I was mainly referring to our ongoing debate, which centred around the 'What is Art?' question- causing both philosophical and personal outbursts and confusion :) It was good fun, and very well taught (a lot of higher order thinking and engagement), but we always struggled to align the traditional view of Art as something whose value can be understood in absolute terms with the new subjective- but largely valid- concept of Art. "Ideas are the new paint", etc. We couldn't land on answers, though the flights were enjoyable :) Where do you 'draw the line' when art is all about innovation, new visual communications and appreciations, but there is such a thing as good Art?
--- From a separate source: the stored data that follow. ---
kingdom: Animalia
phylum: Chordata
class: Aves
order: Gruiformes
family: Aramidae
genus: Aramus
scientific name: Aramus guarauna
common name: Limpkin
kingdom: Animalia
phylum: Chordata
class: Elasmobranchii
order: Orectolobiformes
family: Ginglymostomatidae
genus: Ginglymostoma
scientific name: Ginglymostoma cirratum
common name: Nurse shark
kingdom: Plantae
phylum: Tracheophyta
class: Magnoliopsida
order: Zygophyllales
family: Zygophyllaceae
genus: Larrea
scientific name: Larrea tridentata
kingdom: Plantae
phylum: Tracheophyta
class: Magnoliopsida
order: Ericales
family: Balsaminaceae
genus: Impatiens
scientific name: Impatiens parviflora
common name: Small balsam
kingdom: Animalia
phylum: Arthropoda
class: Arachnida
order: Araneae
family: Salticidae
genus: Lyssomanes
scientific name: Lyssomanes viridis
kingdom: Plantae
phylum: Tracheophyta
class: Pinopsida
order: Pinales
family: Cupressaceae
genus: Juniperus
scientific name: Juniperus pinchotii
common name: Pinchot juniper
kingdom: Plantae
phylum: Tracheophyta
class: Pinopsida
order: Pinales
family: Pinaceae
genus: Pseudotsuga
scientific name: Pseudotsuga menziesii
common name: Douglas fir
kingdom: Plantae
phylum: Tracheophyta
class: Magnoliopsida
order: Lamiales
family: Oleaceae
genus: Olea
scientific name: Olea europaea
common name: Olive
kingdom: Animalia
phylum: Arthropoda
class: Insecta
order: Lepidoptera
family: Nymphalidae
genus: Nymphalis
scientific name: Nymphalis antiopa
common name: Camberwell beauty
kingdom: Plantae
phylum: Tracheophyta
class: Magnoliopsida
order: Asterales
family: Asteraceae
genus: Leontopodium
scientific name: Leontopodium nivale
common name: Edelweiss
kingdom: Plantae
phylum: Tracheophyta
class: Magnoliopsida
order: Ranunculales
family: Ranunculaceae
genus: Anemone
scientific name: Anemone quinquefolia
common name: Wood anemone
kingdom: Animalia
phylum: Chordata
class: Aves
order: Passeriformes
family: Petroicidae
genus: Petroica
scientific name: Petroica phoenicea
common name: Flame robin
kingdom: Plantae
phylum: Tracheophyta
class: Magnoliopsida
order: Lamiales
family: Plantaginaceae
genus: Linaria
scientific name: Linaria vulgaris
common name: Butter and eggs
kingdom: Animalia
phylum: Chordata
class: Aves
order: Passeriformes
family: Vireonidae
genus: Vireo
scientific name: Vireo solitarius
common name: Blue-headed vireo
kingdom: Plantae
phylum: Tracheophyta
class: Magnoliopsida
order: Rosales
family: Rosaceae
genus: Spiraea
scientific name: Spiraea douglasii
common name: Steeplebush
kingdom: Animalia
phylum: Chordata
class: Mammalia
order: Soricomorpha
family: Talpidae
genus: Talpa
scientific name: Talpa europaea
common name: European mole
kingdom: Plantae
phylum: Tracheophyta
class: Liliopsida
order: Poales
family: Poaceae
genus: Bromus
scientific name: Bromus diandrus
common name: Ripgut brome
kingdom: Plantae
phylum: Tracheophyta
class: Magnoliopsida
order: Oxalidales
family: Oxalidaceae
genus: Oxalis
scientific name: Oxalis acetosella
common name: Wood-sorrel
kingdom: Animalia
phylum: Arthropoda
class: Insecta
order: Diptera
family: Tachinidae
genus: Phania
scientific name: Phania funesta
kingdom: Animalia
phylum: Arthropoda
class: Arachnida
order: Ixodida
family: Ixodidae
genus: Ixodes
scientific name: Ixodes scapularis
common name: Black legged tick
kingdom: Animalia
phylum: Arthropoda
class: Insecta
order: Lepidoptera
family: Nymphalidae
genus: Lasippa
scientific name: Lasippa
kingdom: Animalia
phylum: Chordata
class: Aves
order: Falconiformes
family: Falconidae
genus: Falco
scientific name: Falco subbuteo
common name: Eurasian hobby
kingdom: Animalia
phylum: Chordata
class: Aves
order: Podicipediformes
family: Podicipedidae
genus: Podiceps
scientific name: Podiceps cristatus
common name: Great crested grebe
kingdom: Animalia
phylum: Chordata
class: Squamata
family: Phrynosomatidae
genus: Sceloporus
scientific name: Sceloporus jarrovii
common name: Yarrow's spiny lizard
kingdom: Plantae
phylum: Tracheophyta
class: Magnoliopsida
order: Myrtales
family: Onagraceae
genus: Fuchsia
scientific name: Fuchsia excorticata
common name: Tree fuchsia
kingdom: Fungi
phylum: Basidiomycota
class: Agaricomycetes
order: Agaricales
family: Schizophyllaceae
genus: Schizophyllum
So your ideas (and the ones I imposed on them in that other conversation, inspired by them...) seem a really relevant place to move on to from there. We have established solidly enough that all art is both socially situated and inherently worth something more or less; that these two fields work on each other in an intricate and organic way (that's the key), instead of being totally separate Notions of the 'objective' and 'subjective'. But the definitional question is still good, since Art is very much about the mystery of defining without constraining. 'How?' and 'Where?' play well into that.

I think I do see a difference between aesthetic and technical judgements of value. Do you mean by aesthetic the intuitive, affective power of a piece (whether or not that contains surface notions of 'beauty'), and by technique the level of skill involved in the work- just as other fields of craftsmanship, expertise and literature have much value inherent in the skill they contain?

I guess that only works perfectly in a conversation of public Art, as opposed to personally communicative art... For example, when I write poems that are not brilliant but that mean something, or use a painting (of very average skill!) to give a friend a piece of 'meaning' that only the visual can portray. The two interact. But in terms of Art the institution, I think I agree that if we ask for more quantitative measure (a real part of the whole process of enjoying), then technique-based judgements are the main thing.

Perhaps technique refers anyway to skill with aesthetics, meaning and concept; and perhaps it falls itself under the broad umbrella of aesthetic response. This door on the fabric of brim-filled, rich Creation may be why Art itself holds such value to us, rather than only facilitating things of value- which it also does, as we are in all our worlds are allowed to interact with it :)

Iambic Admonit said...

Rosie: Yes, actually, I wrote a later version of this article including geurilla knitting, and I guess the editors posted the wrong version! Hum.